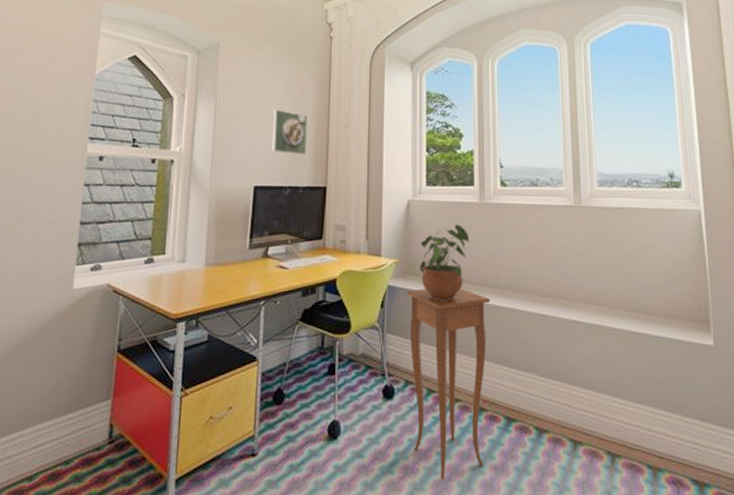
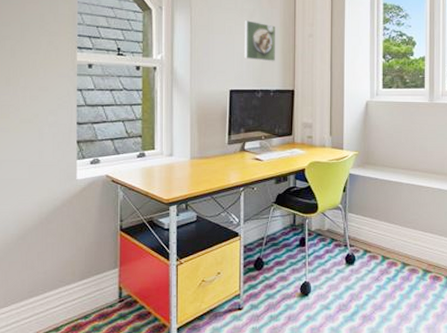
side table: present [407,289,490,481] -> none [366,176,436,326]
potted plant: present [420,224,470,301] -> none [377,121,420,186]

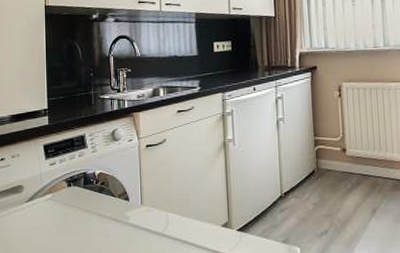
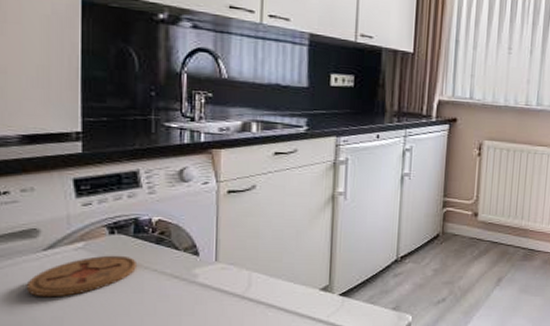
coaster: none [16,203,86,240] -> present [26,255,136,298]

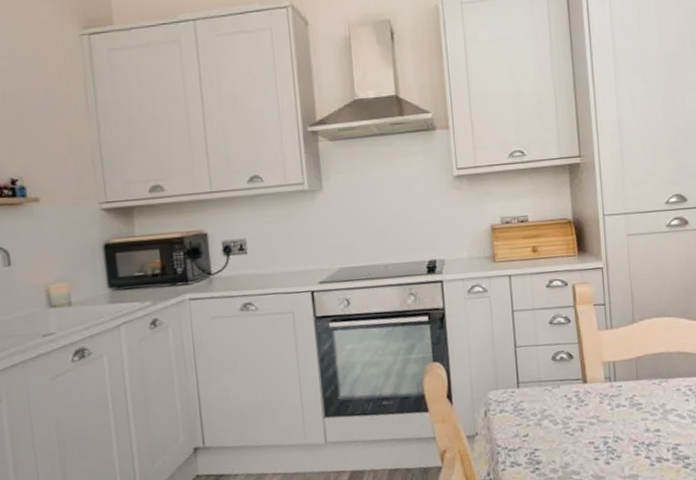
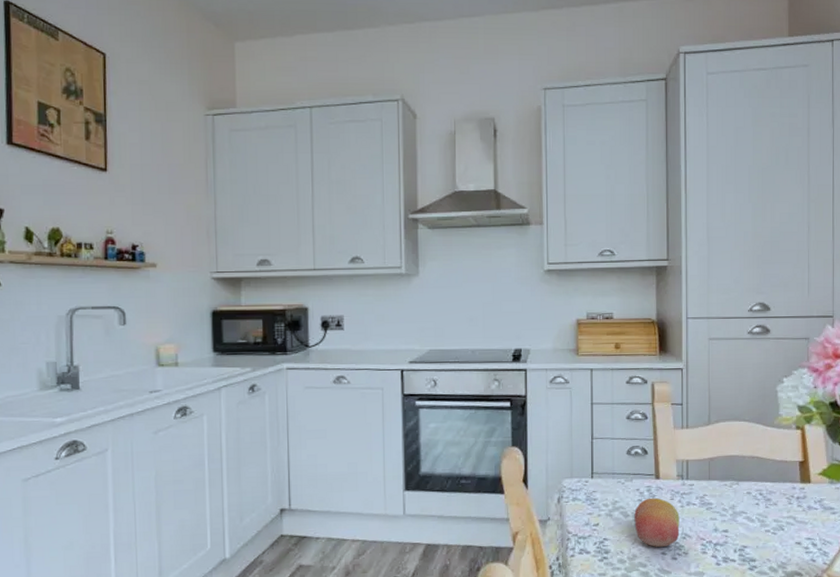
fruit: none [564,402,611,453] -> present [634,497,680,547]

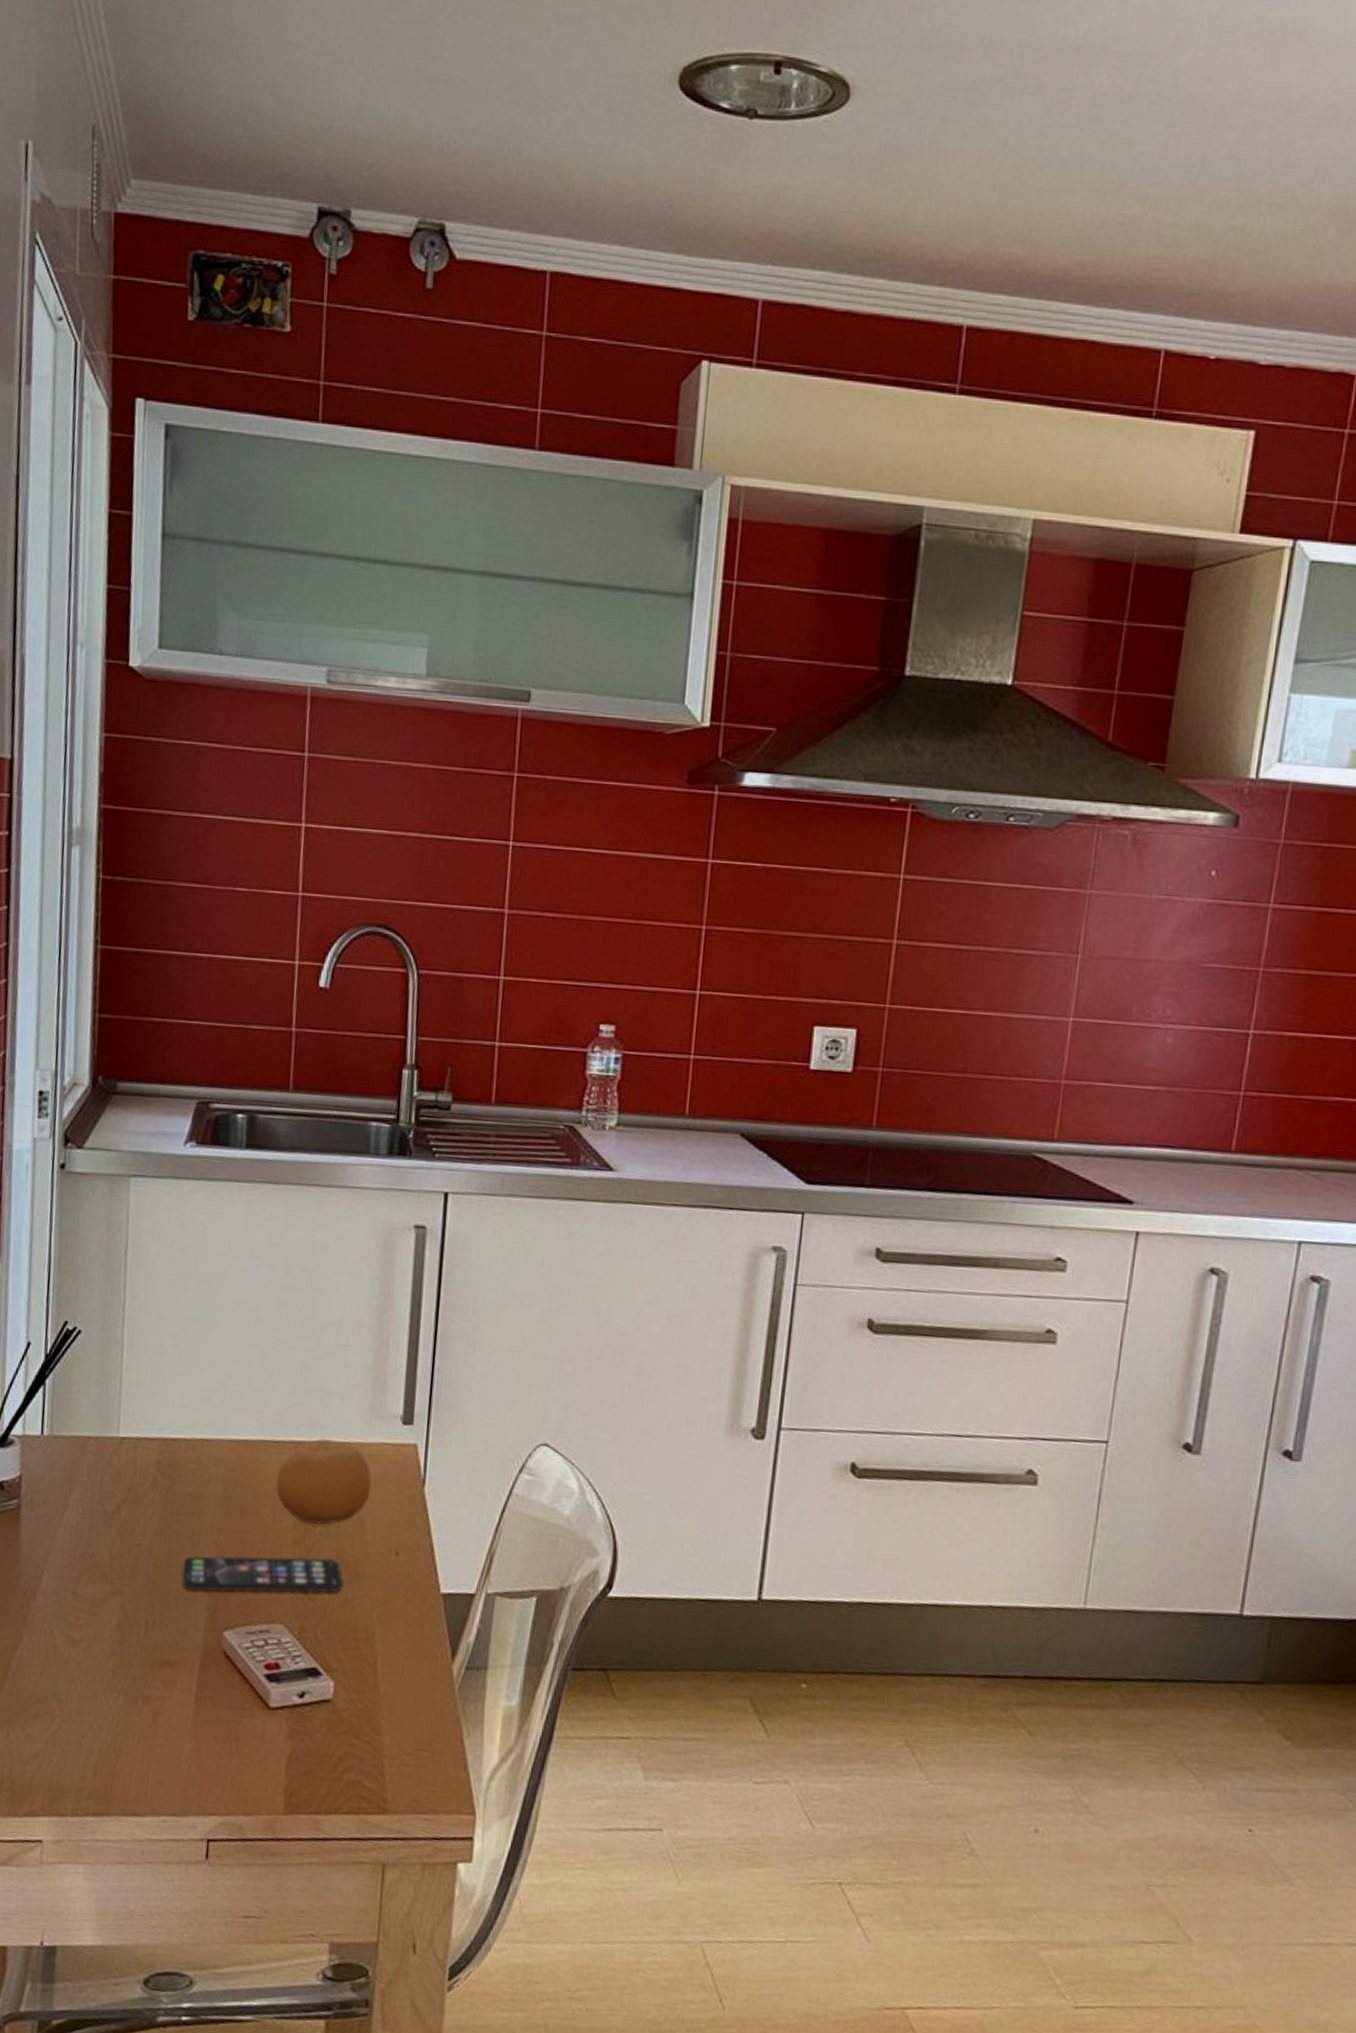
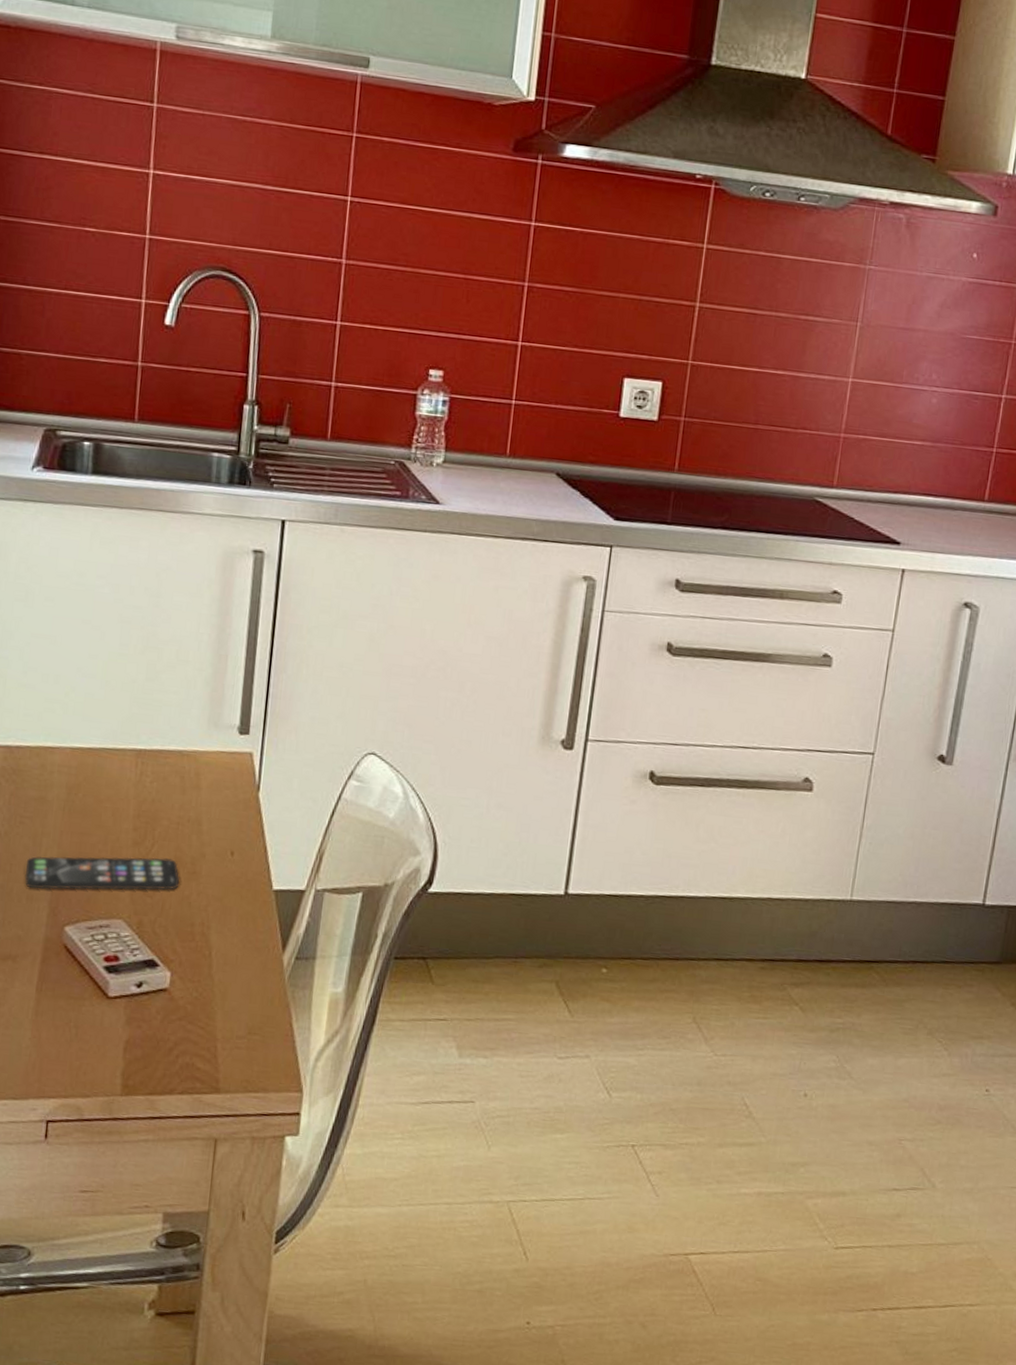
fruit: present [276,1438,372,1525] -> none [117,746,209,827]

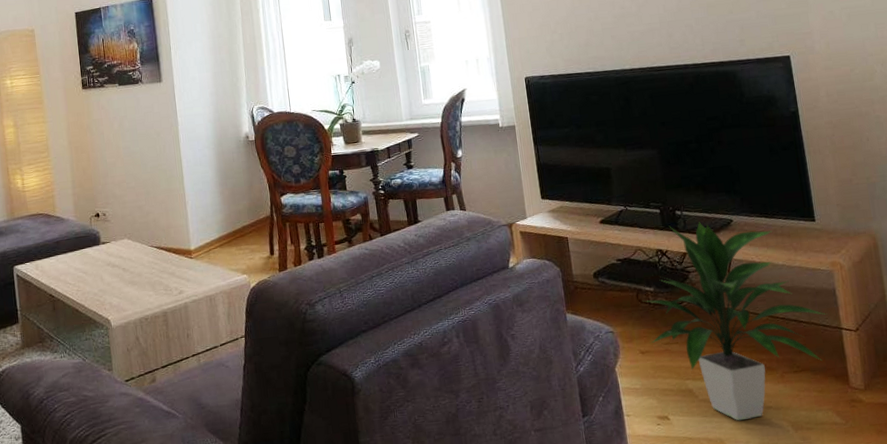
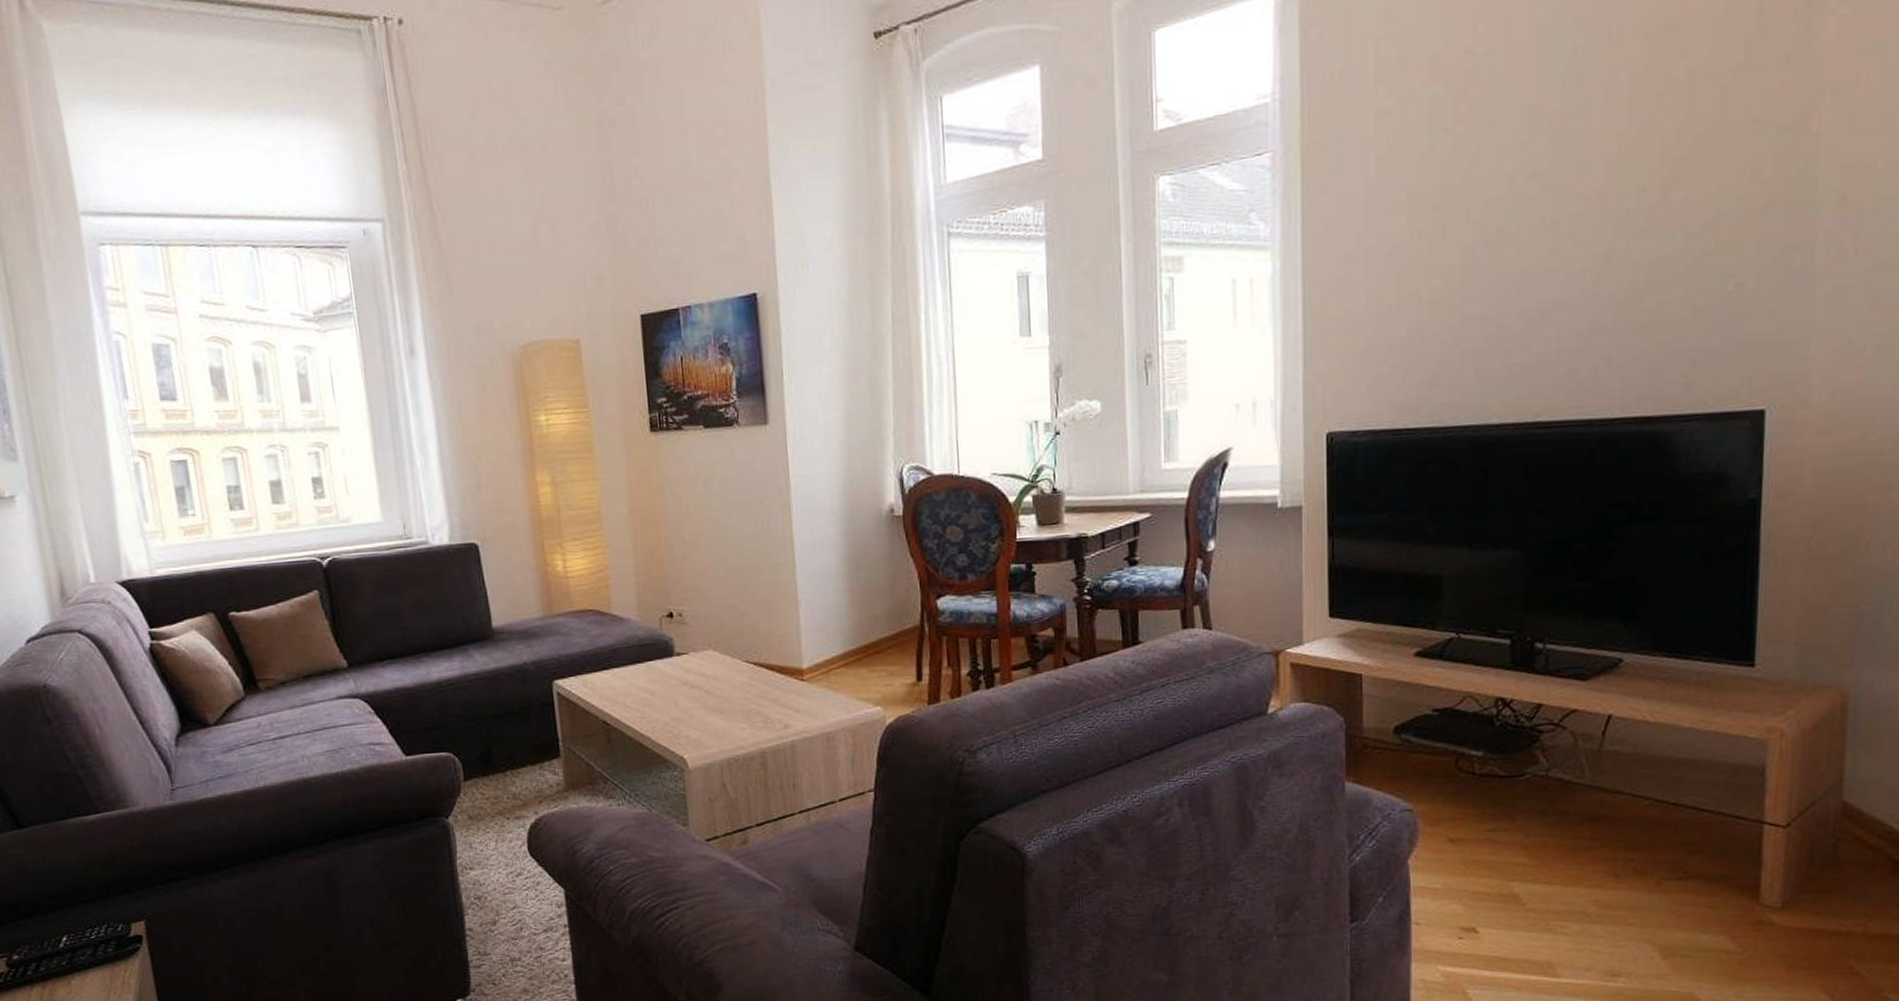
indoor plant: present [643,222,827,421] -> none [1464,660,1746,940]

+-------+

### Exercise details
Search the entries for "fruit" and show every line that has it.

### Reply
fruit: none [564,402,611,453] -> present [634,497,680,547]
fruit: present [276,1438,372,1525] -> none [117,746,209,827]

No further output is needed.